Once I’ve had a concussion, is it easier to sustain another?

When the brain is in a state of metabolic dysfunction (such as with a concussion) it is believed to be more “vulnerable” to subsequent trauma. That is, a relatively minor second blow to the head may produce more severe and irreversible changes in brain function. The physiologically altered brain is essentially weakened and less able to withstand or recover from a subsequent (though potentially mild) concussion. In this way, concussive injuries are thought to be cumulative, with progressively less force required to induce trauma to the brain each time (when occurring in close temporal relation). The symptoms experienced may be completely disproportionate to the mechanism of injury. What would have been two “mild” head injuries summate to form a more severe traumatic brain injury with longer lasting impairment.
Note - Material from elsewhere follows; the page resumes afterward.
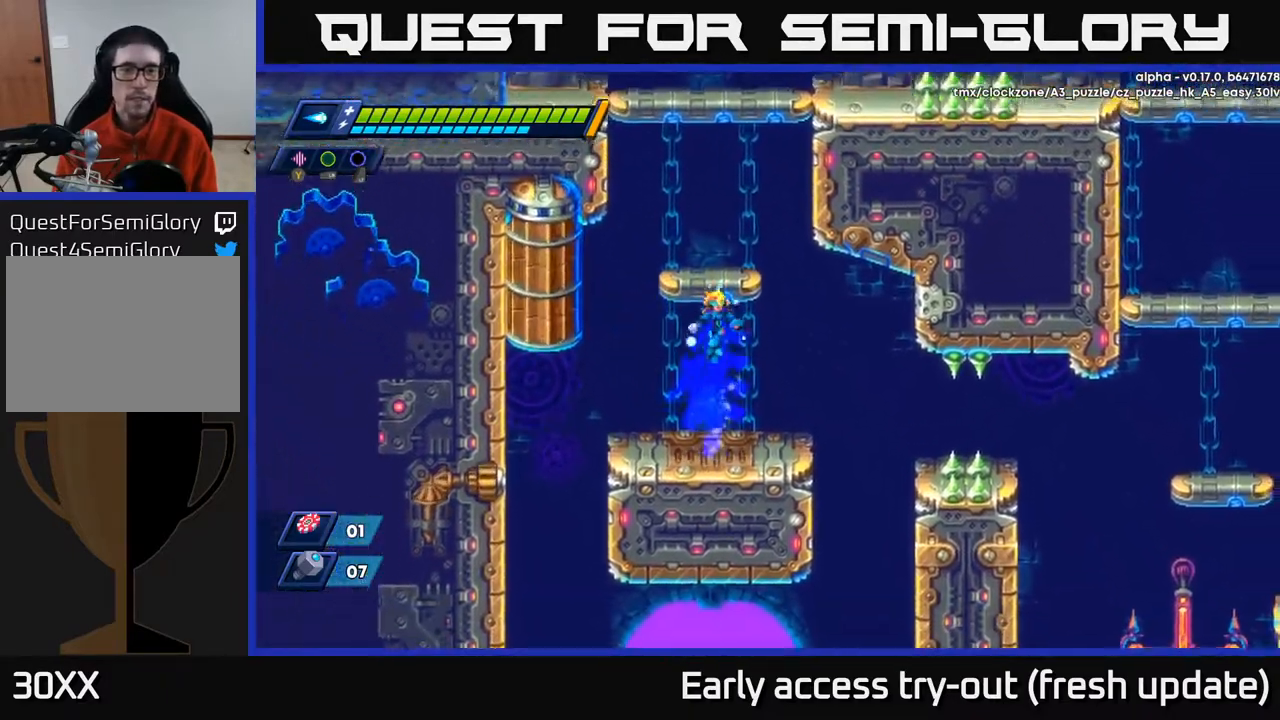
{"buttons": [], "left_stick": "center", "right_stick": "center", "events": [[283, "A", "up"], [283, "R2", "up"]]}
Athletes often minimize the severity of concussion-like symptoms, or do not report symptoms at all following head injury. This may be because the athlete wants to continue playing and believes the symptoms are mild enough to play through. The athlete may believe having their “bell rung” is part of the game. In these situations, often the athlete, parent, coach, or trainer does not realize the significant consequences of playing with a concussion.

However – in general, when a concussion is identified early, managed properly, and return to sport is gradual, the risk to that athlete of sustaining a future concussion is not likely to be different.